Bugün 1 Eylül “Dünya Barış Günü”. Aynı zamanda islam dinine inananlar için kurban bayramının ilk gündür.
1 Eylül 1939 Nazi Almanya’sının Polonya’yı işgal ettiği, böylece 2.inci dünya savaşının başladığı gündür. Bu korkunç savaşta toplam 60 ile 65 milyon arası insan ölmüştür.
Daha da korkuncu 1914-1918 arasında yaşanan 1.inci dünya savaşında ölen 9.5 milyon insanın %95’i asker, %5’i sivildi. Ama 2.inci dünya savaşında ölen 65 milyon insanın sadece %33’ü askerdi. Geriye kalan %67’si sivildi.
Ölenlerin çoğu en büyük yıkımı yaşayan Sovyetler Birliği vatandaşlarıydı. Bu savaşta 27 milyon Sovyet vatandaşı katledildi. 10 milyondan fazla Çinli, 6 milyon yahudi, 6 milyondan fazla Alman, 3 milyondan fazla Polonyalı, 2.5 milyon Japon ve 1.5 milyon eski Yugoslav vatandaşı öldü.

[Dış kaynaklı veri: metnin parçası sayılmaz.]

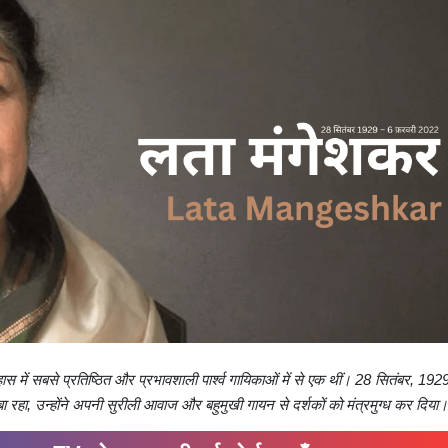
ं सबसे प्रतिष्ठित और प्रभावशाली पार्श्व गायिकाओं में से एक थीं। 28 सितंबर, 192
 रहा, उन्होंने अपनी सुरीली आवाज और बहुमुखी गायन से दर्शकों को मंत्रमुग्ध कर दिया।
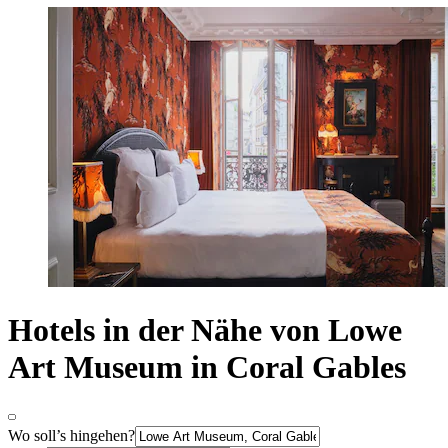
Hotels in der Nähe von Lowe
Art Museum in Coral Gables
Wo soll’s hingehen?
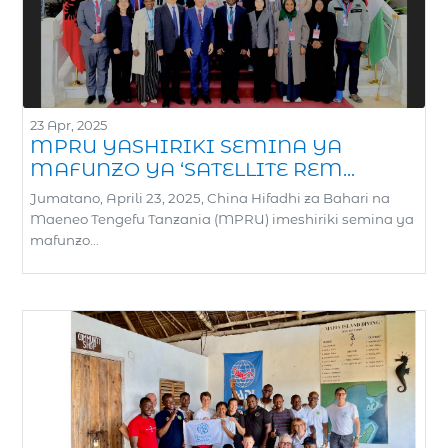
23 Apr, 2025
MPRU YASHIRIKI SEMINA YA
MAFUNZO YA ‘SATELLITE REM...
Jumatano, Aprili 23, 2025, China Hifadhi za Bahari na
Maeneo Tengefu Tanzania (MPRU) imeshiriki semina ya
mafunzo...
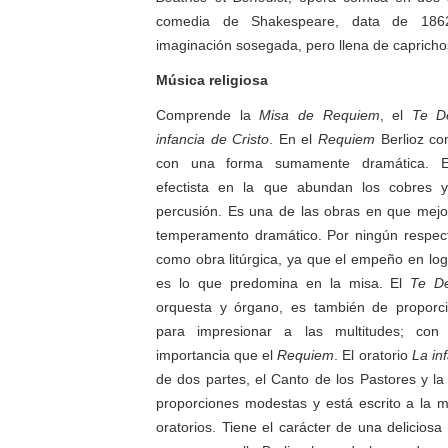
comedia de Shakespeare, data de 18
imaginación sosegada, pero llena de capricho
Música religiosa
Comprende la
Misa de Requiem
, el
Te D
infancia de Cristo
. En el
Requiem
Berlioz com
con una forma sumamente dramática. E
efectista en la que abundan los cobres y
percusión. Es una de las obras en que mejo
temperamento dramático. Por ningún respec
como obra litúrgica, ya que el empeño en log
es lo que predomina en la misa. El
Te D
orquesta y órgano, es también de proporc
para impresionar a las multitudes; co
importancia que el
Requiem
. El oratorio
La in
de dos partes, el Canto de los Pastores y la
proporciones modestas y está escrito a la 
oratorios. Tiene el carácter de una deliciosa 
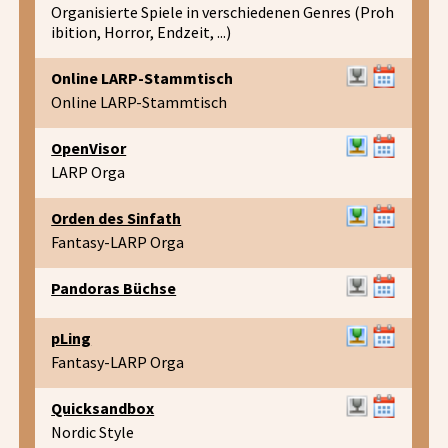
Organisierte Spiele in verschiedenen Genres (Proh
ibition, Horror, Endzeit, ...)
Online LARP-Stammtisch
Online LARP-Stammtisch
OpenVisor
LARP Orga
Orden des Sinfath
Fantasy-LARP Orga
Pandoras Büchse
pLing
Fantasy-LARP Orga
Quicksandbox
Nordic Style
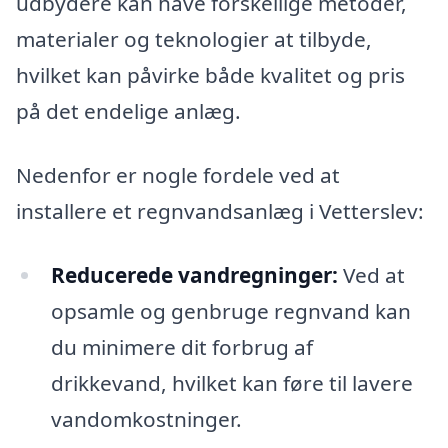
udbydere kan have forskellige metoder,
materialer og teknologier at tilbyde,
hvilket kan påvirke både kvalitet og pris
på det endelige anlæg.
Nedenfor er nogle fordele ved at
installere et regnvandsanlæg i Vetterslev:
Reducerede vandregninger:
Ved at
opsamle og genbruge regnvand kan
du minimere dit forbrug af
drikkevand, hvilket kan føre til lavere
vandomkostninger.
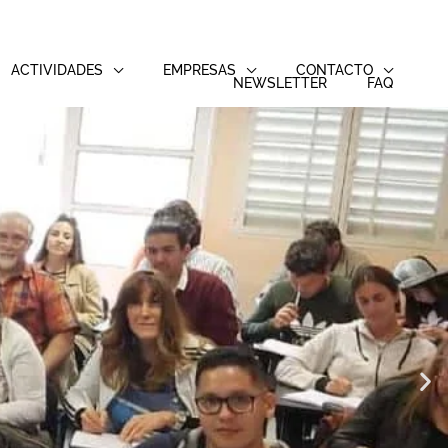
ACTIVIDADES
EMPRESAS
CONTACTO
NEWSLETTER
FAQ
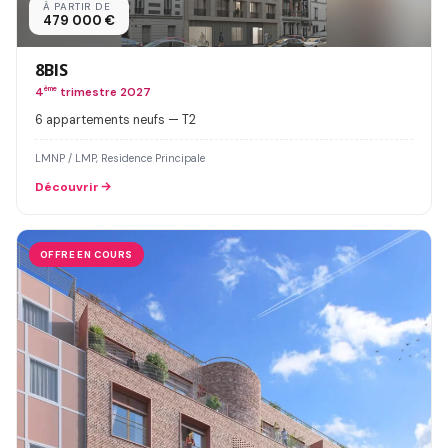
À PARTIR DE
479 000 €
8BIS
4
ème
trimestre 2027
6 appartements neufs — T2
LMNP / LMP, Residence Principale
Découvrir
OFFRE EN COURS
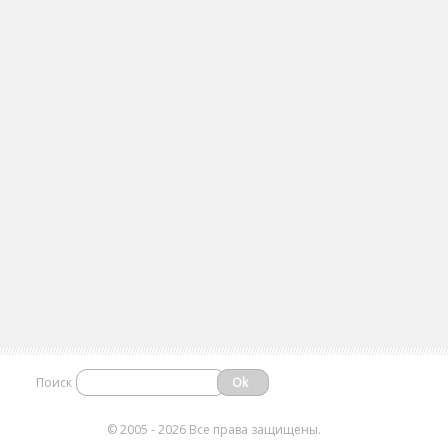
Поиск
©
2005 - 2026 Все права защищены.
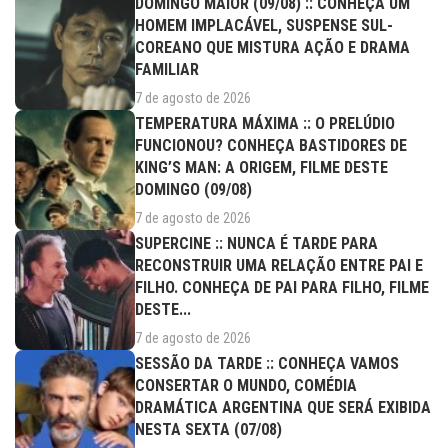
DOMINGO MAIOR (09/08) :: CONHEÇA UM
HOMEM IMPLACÁVEL, SUSPENSE SUL-
COREANO QUE MISTURA AÇÃO E DRAMA
FAMILIAR
7 de agosto de 2026
TEMPERATURA MÁXIMA :: O PRELÚDIO
FUNCIONOU? CONHEÇA BASTIDORES DE
KING’S MAN: A ORIGEM, FILME DESTE
DOMINGO (09/08)
7 de agosto de 2026
SUPERCINE :: NUNCA É TARDE PARA
RECONSTRUIR UMA RELAÇÃO ENTRE PAI E
FILHO. CONHEÇA DE PAI PARA FILHO, FILME
DESTE...
7 de agosto de 2026
SESSÃO DA TARDE :: CONHEÇA VAMOS
CONSERTAR O MUNDO, COMÉDIA
DRAMÁTICA ARGENTINA QUE SERÁ EXIBIDA
NESTA SEXTA (07/08)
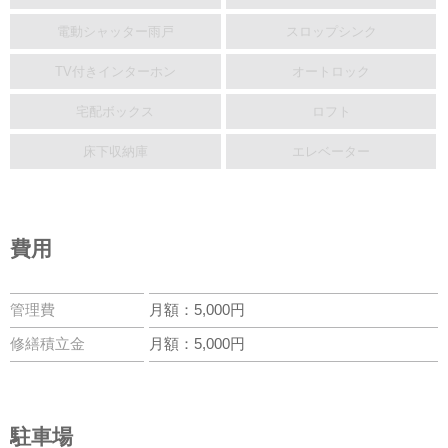
電動シャッター雨戸
スロップシンク
TV付きインターホン
オートロック
宅配ボックス
ロフト
床下収納庫
エレベーター
費用
管理費
月額：5,000円
修繕積立金
月額：5,000円
駐車場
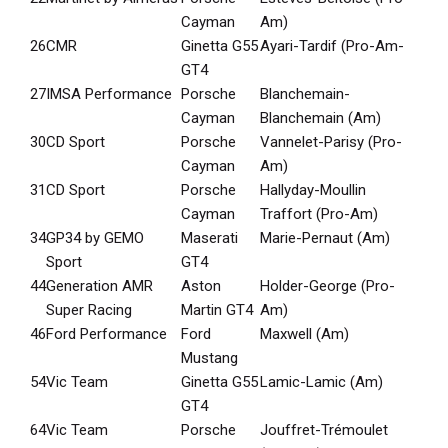
Cayman
Am)
26
CMR
Ginetta G55
Ayari-Tardif (Pro-Am-
GT4
27
IMSA Performance
Porsche
Blanchemain-
Cayman
Blanchemain (Am)
30
CD Sport
Porsche
Vannelet-Parisy (Pro-
Cayman
Am)
31
CD Sport
Porsche
Hallyday-Moullin
Cayman
Traffort (Pro-Am)
34
GP34 by GEMO
Maserati
Marie-Pernaut (Am)
Sport
GT4
44
Generation AMR
Aston
Holder-George (Pro-
Super Racing
Martin GT4
Am)
46
Ford Performance
Ford
Maxwell (Am)
Mustang
54
Vic Team
Ginetta G55
Lamic-Lamic (Am)
GT4
64
Vic Team
Porsche
Jouffret-Trémoulet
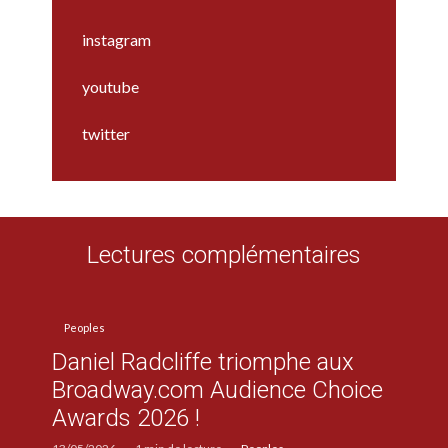
instagram
youtube
twitter
Lectures complémentaires
Peoples
Daniel Radcliffe triomphe aux
Broadway.com Audience Choice
Awards 2026 !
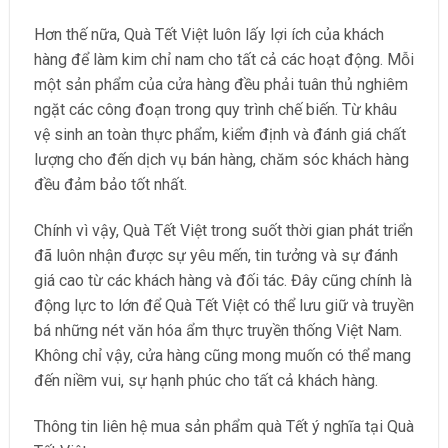
Hơn thế nữa, Quà Tết Việt luôn lấy lợi ích của khách
hàng để làm kim chỉ nam cho tất cả các hoạt động. Mỗi
một sản phẩm của cửa hàng đều phải tuân thủ nghiêm
ngặt các công đoạn trong quy trình chế biến. Từ khâu
vệ sinh an toàn thực phẩm, kiểm định và đánh giá chất
lượng cho đến dịch vụ bán hàng, chăm sóc khách hàng
đều đảm bảo tốt nhất.
Chính vì vậy, Quà Tết Việt trong suốt thời gian phát triển
đã luôn nhận được sự yêu mến, tin tưởng và sự đánh
giá cao từ các khách hàng và đối tác. Đây cũng chính là
động lực to lớn để Quà Tết Việt có thể lưu giữ và truyền
bá những nét văn hóa ẩm thực truyền thống Việt Nam.
Không chỉ vậy, cửa hàng cũng mong muốn có thể mang
đến niềm vui, sự hạnh phúc cho tất cả khách hàng.
Thông tin liên hệ mua sản phẩm quà Tết ý nghĩa tại Quà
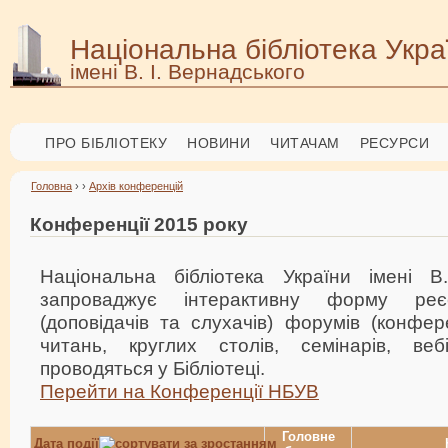
Національна бібліотека Укра
імені В. І. Вернадського
ПРО БІБЛІОТЕКУ
НОВИНИ
ЧИТАЧАМ
РЕСУРСИ
Головна
› ›
Архів конференцій
Конференції 2015 року
Національна бібліотека України імені В
запроваджує інтерактивну форму реєс
(доповідачів та слухачів) форумів (конфер
читань, круглих столів, семінарів, веб
проводяться у Бібліотеці.
Перейти на Конференції НБУВ
Головне
Дата події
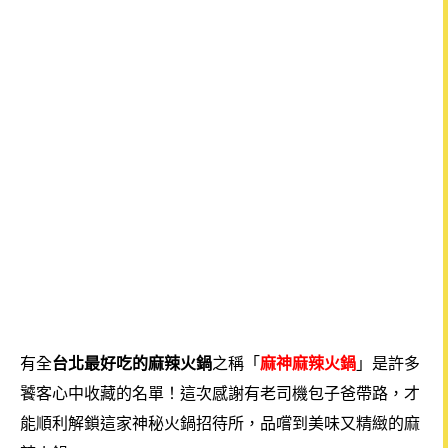
有全
台北最好吃的麻辣火鍋
之稱「
麻神麻辣火鍋
」是許多
饕客心中收藏的名單！這次感謝有老司機包子爸帶路，才
能順利解鎖這家神秘火鍋招待所，品嚐到美味又精緻的麻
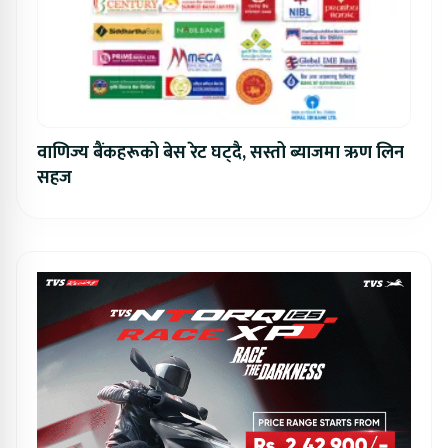
वाणिज्य बैंकहरूको बेस रेट घट्दै, सस्तो ब्याजमा ऋण लिन
सहज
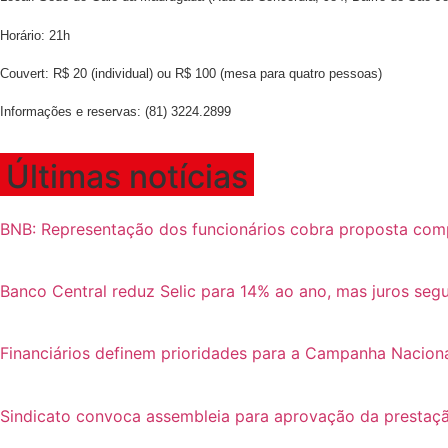
Horário: 21h
Couvert: R$ 20 (individual) ou R$ 100 (mesa para quatro pessoas)
Informações e reservas: (81) 3224.2899
Últimas notícias
BNB: Representação dos funcionários cobra proposta com
Banco Central reduz Selic para 14% ao ano, mas juros se
Financiários definem prioridades para a Campanha Nacion
Sindicato convoca assembleia para aprovação da prestaçã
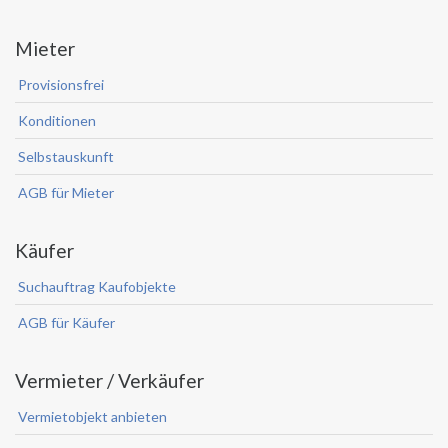
Mieter
Provisionsfrei
Konditionen
Selbstauskunft
AGB für Mieter
Käufer
Suchauftrag Kaufobjekte
AGB für Käufer
Vermieter / Verkäufer
Vermietobjekt anbieten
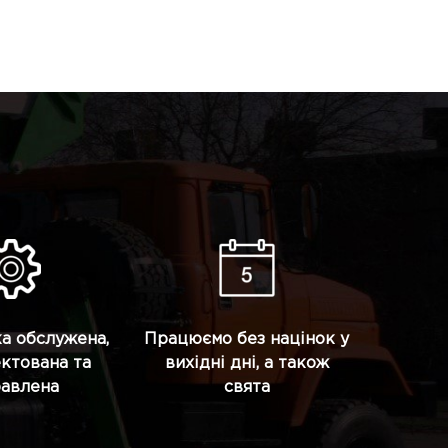
ка обслужена,
Працюємо без націнок у
ктована та
вихідні дні, а також
равлена
свята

İnsanlık bu büyük yıkımı yaşadı. Buna rağmen akıllanmadı. Belki 3.üncü dünya savaşı bugüne kadar bir biçimde önlendi. Ama bölgesel savaşlarda kaybedilen insan sayısı 2.inci dünya savaşı rakamlarını çoktan aştı.
Üstelik her geçen gün ölenler içinde sivillerin oranı daha da artıyor. Barış en değerli olgudur. İnsanlık tarihi savaşlar ve barışlarla doludur. Elbette insanlık tarihi yalnızca savaşlar ve barış anlaşmaları tarihi değildir.
Bizim okullarımızda okutulan tarih müfredatı belki yalnızca savaşlar ve barış anlaşmalarını içeriyor. Ama bu müfredattaki yanlışlıktır. Aksine insanın üretim süreci, üretim süreci içindeki yeri, kültürü, gelenek ve görenekleri, yaşam biçimleri hepsi insanlık tarihini oluşturmaktadır.
***
Bayramlar da insanların barıştır. Hep söylenen bayramların dargınların barışması için vesile olduğudur. Birbirleriyle savaşan islam dinine inananlar genelde bayramlarda 1-2 gün çatışmalara ara verirler.
Bu yıl hem dünya barış günü, hem de kurban bayramı aynı güne denk gelmiştir. Bu nedenle dünyada, özellikle islam ülkelerinde devam eden bütün savaşlara 1-2 gün ara verilmesi, tarafların bir kez daha düşünmesi için vesile olur inancındayım.
Gerek ülkeler arası, gerekse de ülke içinde devam eden ve insanlığı yok eden bu savaşların bir barış anlaşması ile sonuçlandırılması için bir fırsattır diye düşünüyorum.
Müslümanların bu bayramı kurban bayramıdır. Yani inançlı insanlar tanrılarına eti yenilebilen bir hayvanı kurban ederler. Etini de fakirlere dağıtarak onları sevindirirler.
Bunun aksine savaşlarda kurban edilenler hep insanlardır. Üstelik son dönemlerde daha çok da sivil insanlar. Yani bu savaşla yakından uzaktan en küçük bir ilgisi olmayan sıradan insanlar kurban edilir.
Dünyamız neden bu duruma geldi?
İnsanlık neden bile bile savaşlarda kurban ediliyor?
Savaşlardan kim ya da kimler kazanç sağlar?
Bu soruların yanıtlarını aramaya başladığımız ve doğru yanıtlara ulaştığımız oranda savaş yanlıları da, savaşlar da azalacatır.
Bu anlamda “savaşsız, sömürüsüz bir dünya” için mücadele herşeyden daha önemlidir. Bunu sağlayamazsak savaşlarda kurban vermeye de, kurban olmaya da hazır olmalıyız.